DOI: 10.14218/JCTH.2019.00014



Published online:

 Author information


Background and Aims: Hepatitis C virus (HCV)-infected organs are underutilized. We aimed to assess the safety and efficacy of direct-acting antiviral agents (DAAs) therapy in HCV viremic patients who are transplanted with a liver from a HCV viremic donor.

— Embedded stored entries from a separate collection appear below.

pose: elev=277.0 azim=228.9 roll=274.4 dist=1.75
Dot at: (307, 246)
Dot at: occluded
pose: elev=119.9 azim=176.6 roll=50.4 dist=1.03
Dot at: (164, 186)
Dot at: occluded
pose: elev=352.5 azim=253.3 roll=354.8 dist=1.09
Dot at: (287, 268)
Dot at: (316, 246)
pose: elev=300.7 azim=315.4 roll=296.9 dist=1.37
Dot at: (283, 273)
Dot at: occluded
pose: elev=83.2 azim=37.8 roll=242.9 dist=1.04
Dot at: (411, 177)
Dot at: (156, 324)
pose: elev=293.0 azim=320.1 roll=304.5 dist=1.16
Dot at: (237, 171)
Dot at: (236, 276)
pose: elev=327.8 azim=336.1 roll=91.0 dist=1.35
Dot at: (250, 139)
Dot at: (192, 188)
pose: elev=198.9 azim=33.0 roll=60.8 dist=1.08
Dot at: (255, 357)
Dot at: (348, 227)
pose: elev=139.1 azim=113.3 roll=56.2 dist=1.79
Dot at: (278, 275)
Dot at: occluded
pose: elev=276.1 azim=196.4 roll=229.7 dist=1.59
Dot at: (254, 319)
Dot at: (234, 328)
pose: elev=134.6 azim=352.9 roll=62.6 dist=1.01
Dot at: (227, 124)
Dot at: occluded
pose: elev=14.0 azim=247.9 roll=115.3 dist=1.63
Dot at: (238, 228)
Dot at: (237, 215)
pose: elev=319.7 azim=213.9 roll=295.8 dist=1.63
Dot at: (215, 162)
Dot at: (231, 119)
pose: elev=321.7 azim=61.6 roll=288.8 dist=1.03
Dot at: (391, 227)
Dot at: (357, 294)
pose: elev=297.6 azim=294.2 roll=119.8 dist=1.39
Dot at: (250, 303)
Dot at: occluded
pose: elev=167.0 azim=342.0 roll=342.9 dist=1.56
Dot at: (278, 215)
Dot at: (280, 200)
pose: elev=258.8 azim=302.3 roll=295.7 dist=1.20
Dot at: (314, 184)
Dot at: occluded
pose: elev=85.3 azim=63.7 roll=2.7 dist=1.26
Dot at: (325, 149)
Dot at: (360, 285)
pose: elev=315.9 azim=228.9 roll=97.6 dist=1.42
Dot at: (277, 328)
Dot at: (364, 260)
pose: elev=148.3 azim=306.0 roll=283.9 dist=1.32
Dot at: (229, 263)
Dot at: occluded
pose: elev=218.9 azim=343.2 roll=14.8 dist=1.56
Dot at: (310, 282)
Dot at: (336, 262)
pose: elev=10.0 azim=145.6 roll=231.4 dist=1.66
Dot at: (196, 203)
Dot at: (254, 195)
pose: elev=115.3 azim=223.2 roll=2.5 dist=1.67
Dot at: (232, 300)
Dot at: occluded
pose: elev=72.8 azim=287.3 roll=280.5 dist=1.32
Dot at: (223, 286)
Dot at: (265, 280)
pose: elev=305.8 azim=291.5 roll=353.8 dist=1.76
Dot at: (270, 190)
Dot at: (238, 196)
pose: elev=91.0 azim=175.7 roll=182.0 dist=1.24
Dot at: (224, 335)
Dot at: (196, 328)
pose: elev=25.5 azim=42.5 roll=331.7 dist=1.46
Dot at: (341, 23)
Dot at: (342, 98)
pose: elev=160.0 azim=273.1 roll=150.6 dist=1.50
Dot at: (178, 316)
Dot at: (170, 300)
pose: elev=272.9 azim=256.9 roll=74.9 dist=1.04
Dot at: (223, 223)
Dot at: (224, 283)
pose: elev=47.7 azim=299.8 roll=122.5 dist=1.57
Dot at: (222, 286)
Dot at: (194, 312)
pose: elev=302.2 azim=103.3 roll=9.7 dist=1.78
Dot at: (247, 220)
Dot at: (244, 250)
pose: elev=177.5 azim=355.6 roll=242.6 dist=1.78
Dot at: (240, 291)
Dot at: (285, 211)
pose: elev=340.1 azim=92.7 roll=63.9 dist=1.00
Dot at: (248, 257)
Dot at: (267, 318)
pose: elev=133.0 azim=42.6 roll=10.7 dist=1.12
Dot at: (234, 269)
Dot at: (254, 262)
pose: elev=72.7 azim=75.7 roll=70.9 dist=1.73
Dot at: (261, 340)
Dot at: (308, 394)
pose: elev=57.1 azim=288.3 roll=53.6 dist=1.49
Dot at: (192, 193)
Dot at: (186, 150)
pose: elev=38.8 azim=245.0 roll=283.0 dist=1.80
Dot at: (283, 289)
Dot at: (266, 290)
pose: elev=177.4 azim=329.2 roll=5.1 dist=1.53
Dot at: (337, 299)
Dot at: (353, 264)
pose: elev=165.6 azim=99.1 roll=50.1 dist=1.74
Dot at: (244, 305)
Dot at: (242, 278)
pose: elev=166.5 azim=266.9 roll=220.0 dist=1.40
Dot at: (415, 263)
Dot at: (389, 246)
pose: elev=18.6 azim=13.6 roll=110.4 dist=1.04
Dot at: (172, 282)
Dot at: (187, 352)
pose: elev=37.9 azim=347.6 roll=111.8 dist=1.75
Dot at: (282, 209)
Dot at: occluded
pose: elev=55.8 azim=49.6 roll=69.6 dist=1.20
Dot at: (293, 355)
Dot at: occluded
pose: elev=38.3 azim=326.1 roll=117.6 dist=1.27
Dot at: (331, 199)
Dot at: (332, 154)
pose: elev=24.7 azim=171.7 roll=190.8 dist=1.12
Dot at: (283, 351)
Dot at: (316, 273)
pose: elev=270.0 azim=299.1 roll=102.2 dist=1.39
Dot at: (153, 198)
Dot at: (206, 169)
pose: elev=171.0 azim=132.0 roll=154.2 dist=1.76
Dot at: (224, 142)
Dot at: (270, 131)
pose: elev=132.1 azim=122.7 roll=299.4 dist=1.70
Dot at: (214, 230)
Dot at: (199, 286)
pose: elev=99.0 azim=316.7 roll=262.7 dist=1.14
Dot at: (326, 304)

Methods: We conducted a retrospective study, including patients seen from July 2015 to April 2017. HCV viremic patients transplanted with a liver from a HCV viremic donor and subsequently treated with DAAs were included. Outcomes assessed included undetectable viral load at 12 weeks after completing DAA therapy (sustained virologic response, SVR12), adverse events, and interactions with immunosuppression.

Results: Twenty-four HCV viremic recipients received livers from HCV viremic donors. Median age was 63 years, and the majority (79.2%) were genotype 1a. Donors and recipients were viremic at the time of transplant. Median modified model for end-stage liver disease score was 19, and median time on the waitlist was 81 days. Median time from transplant to initiation of DAA therapy was 123 days. Several DAA regimens were used and 15 (62.5%) patients did not receive ribavirin. Treatment duration ranged from 12 to 24 weeks. Twenty-three (95.8%) patients achieved SVR12. Five (20.8%) patients developed adverse events; however, none required DAA discontinuation.

Conclusions: DAA therapy was efficacious and well tolerated in HCV viremic recipients who underwent liver transplantation from a HCV viremic donor.


Hepatitis C, Direct-acting antiviral agents, Donor pool expansion, High risk donors, Liver transplantation


Cirrhosis secondary to hepatitis C virus (HCV) is the second most common indication for liver transplantation (LT) in the USA.1 Recurrence of infection in the donor graft is essentially universal if HCV RNA is detectable in the recipient prior to LT. The course of HCV in the immunosuppressed transplant recipient is more aggressive than that in immunocompetent individuals, resulting in rapid development of fibrosis, with approximately 30% of patients developing cirrhosis within 5 years of transplantation.2,3

Approximately 50% of candidates listed for liver transplant in the USA in 2012 waited more than 3 years to receive an organ. Despite the significant waiting time, HCV-positive grafts are almost twice as likely to be discarded compared to HCV-negative grafts.4 While over 25% of patients listed for liver transplant have a diagnosis of HCV, recent data indicates that only 4.4% of these potential recipients receive an HCV-positive graft.1

In the past, the management of HCV in the posttransplant population was limited to the combination of interferon and ribavirin.5 This regimen was far from ideal, considering the low tolerability and suboptimal response rates. HCV treatment has evolved since the introduction of direct-acting antiviral agents (DAAs).6,7 In 2014, the second generation of DAAs were introduced and a paradigm shift was noted in the management of HCV.8 The use of these interferon-free regimens has proven to be effective in the general population,9 and recent clinical trials have suggested that these agents, with or without ribavirin, are efficacious and well-tolerated post LT.1013 The advent of effective and well-tolerated antiviral regimens allows healthcare providers to not only deliver effective post-LT therapy but also allows for potential expansion of the donor pool.14 Limited data exists on the utilization of grafts from HCV viremic donors in HCV viremic recipients in the era of DAA therapy.15

The aim of this study was to report our experience with the use of DAAs in HCV viremic patients who underwent LT with a graft from a HCV viremic donor.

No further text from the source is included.